When we reflect upon the manifold phases of life and consciousness which have been evolved already, it would be rash to say that no others can be developed, and that animal life is the end of all things. There was a time when fire was the end of all things: another when rocks and water were so.
— Samuel Butler, Erewhon, 1872
The expansion of life over the universe is a beginning, not an end. At the same time as life is extending its habitat quantitatively, it will also be changing and evolving qualitatively into new dimensions of mind and spirit that we cannot imagine. The acquisition of new territory is important, not as an end in itself, but as a means to enable life to experiment with intelligence in a million different forms.
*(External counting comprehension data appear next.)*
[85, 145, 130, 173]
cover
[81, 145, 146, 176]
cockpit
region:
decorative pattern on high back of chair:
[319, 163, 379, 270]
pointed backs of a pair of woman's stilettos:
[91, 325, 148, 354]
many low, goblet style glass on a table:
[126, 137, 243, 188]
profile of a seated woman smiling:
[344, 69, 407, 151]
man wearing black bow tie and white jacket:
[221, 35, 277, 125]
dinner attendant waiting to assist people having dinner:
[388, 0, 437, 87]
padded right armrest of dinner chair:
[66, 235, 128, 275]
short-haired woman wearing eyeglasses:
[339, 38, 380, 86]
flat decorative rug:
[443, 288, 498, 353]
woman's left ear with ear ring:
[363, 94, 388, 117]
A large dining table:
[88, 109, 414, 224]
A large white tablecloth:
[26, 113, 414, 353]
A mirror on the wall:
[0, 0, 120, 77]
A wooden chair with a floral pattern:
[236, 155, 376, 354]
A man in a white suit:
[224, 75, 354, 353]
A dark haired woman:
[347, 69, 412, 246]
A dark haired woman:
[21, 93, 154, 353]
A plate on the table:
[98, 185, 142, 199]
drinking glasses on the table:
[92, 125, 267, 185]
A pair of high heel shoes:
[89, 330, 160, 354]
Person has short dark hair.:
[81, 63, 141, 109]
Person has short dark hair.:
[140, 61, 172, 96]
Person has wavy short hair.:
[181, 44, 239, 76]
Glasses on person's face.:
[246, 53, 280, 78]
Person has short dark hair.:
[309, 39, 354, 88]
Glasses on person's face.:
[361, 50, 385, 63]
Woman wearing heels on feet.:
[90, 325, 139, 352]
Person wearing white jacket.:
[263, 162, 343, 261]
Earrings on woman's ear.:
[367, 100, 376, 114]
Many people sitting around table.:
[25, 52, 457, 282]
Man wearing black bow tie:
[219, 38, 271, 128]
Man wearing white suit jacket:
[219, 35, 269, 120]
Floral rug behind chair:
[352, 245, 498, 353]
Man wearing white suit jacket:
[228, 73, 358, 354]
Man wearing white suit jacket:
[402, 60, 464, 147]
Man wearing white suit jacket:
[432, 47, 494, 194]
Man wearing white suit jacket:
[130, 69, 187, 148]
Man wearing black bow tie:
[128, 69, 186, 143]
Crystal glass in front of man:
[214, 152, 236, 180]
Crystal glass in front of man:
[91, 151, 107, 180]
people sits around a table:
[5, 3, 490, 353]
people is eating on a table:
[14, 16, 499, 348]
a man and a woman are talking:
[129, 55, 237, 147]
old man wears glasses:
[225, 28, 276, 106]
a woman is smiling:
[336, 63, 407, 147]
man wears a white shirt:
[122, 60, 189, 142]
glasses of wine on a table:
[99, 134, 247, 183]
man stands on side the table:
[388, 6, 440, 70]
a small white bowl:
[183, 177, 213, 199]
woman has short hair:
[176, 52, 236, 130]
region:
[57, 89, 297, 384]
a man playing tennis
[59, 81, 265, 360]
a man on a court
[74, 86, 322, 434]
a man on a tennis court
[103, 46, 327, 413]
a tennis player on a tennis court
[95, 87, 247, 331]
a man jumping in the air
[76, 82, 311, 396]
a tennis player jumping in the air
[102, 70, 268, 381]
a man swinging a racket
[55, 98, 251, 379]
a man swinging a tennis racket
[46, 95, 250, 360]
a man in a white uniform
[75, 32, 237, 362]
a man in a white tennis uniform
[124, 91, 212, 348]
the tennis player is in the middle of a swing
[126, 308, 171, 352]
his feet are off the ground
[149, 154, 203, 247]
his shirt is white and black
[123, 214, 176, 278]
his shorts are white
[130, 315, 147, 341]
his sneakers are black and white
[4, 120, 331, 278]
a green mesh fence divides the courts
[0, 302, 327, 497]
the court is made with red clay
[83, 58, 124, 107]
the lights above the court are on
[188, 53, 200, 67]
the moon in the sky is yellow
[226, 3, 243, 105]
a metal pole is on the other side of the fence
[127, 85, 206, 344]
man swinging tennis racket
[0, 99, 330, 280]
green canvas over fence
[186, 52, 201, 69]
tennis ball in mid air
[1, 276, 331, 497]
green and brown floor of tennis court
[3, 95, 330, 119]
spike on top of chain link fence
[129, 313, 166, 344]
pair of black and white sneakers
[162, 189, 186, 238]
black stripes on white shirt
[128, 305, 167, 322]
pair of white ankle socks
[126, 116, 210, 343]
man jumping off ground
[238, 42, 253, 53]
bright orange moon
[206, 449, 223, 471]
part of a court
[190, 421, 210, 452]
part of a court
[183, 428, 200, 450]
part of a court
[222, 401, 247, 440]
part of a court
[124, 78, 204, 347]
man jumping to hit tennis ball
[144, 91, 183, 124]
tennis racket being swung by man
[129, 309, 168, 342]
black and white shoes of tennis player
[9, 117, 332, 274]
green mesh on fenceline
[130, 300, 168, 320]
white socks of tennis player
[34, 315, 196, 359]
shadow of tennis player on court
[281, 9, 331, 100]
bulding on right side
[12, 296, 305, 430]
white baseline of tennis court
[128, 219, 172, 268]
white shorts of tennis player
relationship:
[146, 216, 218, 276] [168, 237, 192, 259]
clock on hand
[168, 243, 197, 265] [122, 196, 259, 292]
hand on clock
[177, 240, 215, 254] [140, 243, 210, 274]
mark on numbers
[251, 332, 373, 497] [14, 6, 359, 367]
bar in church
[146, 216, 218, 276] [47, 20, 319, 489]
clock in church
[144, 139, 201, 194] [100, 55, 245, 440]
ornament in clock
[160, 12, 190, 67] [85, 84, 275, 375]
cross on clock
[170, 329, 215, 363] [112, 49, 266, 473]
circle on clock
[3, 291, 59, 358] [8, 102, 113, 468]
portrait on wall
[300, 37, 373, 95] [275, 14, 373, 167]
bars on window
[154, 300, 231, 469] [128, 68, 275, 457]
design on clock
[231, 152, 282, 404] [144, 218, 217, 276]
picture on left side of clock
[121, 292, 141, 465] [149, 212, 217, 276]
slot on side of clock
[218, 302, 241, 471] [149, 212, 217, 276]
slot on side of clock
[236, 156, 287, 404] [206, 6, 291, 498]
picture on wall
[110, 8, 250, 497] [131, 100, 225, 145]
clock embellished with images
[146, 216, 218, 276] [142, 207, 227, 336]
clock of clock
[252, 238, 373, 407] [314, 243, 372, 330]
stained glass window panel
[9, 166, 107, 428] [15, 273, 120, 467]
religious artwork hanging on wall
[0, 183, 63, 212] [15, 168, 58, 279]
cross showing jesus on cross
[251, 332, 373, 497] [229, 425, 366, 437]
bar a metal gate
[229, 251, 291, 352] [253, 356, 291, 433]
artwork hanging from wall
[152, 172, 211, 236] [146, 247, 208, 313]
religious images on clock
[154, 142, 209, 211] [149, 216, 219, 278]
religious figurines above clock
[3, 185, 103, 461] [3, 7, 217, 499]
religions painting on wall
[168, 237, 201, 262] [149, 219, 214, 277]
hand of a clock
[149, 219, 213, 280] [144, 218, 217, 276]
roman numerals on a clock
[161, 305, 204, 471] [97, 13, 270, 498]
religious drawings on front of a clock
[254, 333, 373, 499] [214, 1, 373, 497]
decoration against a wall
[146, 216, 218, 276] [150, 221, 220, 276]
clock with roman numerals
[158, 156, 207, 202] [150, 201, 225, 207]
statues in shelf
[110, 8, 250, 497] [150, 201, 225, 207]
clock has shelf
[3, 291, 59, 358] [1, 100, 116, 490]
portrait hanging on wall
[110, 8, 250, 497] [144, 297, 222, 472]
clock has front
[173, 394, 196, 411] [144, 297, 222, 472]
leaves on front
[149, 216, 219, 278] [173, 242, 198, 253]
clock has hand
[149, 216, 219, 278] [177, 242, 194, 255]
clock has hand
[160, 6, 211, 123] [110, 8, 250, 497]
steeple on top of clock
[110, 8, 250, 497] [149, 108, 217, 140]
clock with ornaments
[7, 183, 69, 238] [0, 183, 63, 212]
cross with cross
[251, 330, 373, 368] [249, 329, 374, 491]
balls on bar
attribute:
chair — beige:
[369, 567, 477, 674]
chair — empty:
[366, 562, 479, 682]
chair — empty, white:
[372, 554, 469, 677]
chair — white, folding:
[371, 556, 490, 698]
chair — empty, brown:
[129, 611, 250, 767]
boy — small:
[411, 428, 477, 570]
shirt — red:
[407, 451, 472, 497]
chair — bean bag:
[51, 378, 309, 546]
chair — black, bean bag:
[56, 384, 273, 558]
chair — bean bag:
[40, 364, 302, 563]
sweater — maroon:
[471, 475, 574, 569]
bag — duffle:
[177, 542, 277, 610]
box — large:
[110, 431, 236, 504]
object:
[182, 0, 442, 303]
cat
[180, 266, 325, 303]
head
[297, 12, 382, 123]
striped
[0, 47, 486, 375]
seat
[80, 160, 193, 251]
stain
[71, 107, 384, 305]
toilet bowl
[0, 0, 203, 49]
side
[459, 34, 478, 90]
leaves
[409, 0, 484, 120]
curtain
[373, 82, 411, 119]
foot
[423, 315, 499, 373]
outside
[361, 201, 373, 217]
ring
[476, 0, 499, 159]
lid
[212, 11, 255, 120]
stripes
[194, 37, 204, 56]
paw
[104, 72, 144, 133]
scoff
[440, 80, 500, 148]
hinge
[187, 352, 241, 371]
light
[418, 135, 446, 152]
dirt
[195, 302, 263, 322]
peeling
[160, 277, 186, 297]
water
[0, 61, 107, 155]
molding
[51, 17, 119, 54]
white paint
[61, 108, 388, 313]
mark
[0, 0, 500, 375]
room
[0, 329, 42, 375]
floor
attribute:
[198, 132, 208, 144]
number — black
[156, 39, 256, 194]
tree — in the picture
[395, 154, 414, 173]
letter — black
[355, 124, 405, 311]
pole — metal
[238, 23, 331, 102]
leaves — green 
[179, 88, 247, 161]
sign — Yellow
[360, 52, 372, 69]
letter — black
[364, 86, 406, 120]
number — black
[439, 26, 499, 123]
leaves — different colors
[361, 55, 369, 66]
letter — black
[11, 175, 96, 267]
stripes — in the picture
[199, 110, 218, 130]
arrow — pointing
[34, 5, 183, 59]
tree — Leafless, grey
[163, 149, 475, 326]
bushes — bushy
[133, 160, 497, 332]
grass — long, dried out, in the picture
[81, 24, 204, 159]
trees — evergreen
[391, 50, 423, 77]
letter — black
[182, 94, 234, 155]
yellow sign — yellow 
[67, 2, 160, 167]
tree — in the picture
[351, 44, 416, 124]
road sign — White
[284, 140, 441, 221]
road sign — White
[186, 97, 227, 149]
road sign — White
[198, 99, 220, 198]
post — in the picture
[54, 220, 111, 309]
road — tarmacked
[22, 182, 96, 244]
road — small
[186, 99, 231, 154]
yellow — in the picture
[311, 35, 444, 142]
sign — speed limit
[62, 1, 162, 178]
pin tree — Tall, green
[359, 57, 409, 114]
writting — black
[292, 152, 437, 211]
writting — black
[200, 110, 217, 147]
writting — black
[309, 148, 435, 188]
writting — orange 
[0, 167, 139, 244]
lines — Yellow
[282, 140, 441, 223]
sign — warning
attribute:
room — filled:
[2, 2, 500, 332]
— Freeman Dyson, Disturbing the Universe, 1979
Before the invention of writing, almost every insight was happening for the first time (at least to the knowledge of the small groups of humans involved). When you are at the beginning, everything is new. In our era, almost everything we do in the arts is done with awareness of what has been done before and before. In the early post-human era, things will be new again, because anything that requires greater than human ability has not already been done by Homer or da Vinci or Shakespeare.
— Vernor Vinge, interview, 1997
Homo sapiens, the first truly free species, is about to decommission natural selection, the force that made us. Soon we must look deep within ourselves and decide what we wish to become.
— E. O. Wilson, Consilience: The Unity of Knowledge, 1998
Imagine a world with all the music dried up: what poverty, what loss. Give your thanks, not to the lyre, but to your ears for the music. And ask yourself, what other harmonies are there in the air, that you lack the ears to hear? What vaults of value are you witlessly debarred from, lacking the key sensibility?
— Nick Bostrom, ‘Letter from Utopia’, 2008
Our human experience might be just a small little crumb of what's possible. If you think of all the different modes of being, different kinds of feeling and experiencing, different ways of thinking and relating, it might be that human nature constrains us to a very narrow little corner of the space of possible modes of being. If we think of the space of possible modes of being as a large cathedral, then humanity in its current stage might be like a little cowering infant sitting in the corner of that cathedral having only the most limited sense of what is possible.
— Nick Bostrom, interview in The Atlantic, 2012
With the appearance of humans, just 300,000 years ago, this planet, alone in the cosmos, attained the capacity to know itself ... We are now preparing to hand the gift off knowing on to new forms of intelligent beings. Do not be depressed by this. We have played our part ... perhaps, we can hope that our contribution will not be entirely forgotten as wisdom and understanding spread outwards from the Earth to embrace the cosmos.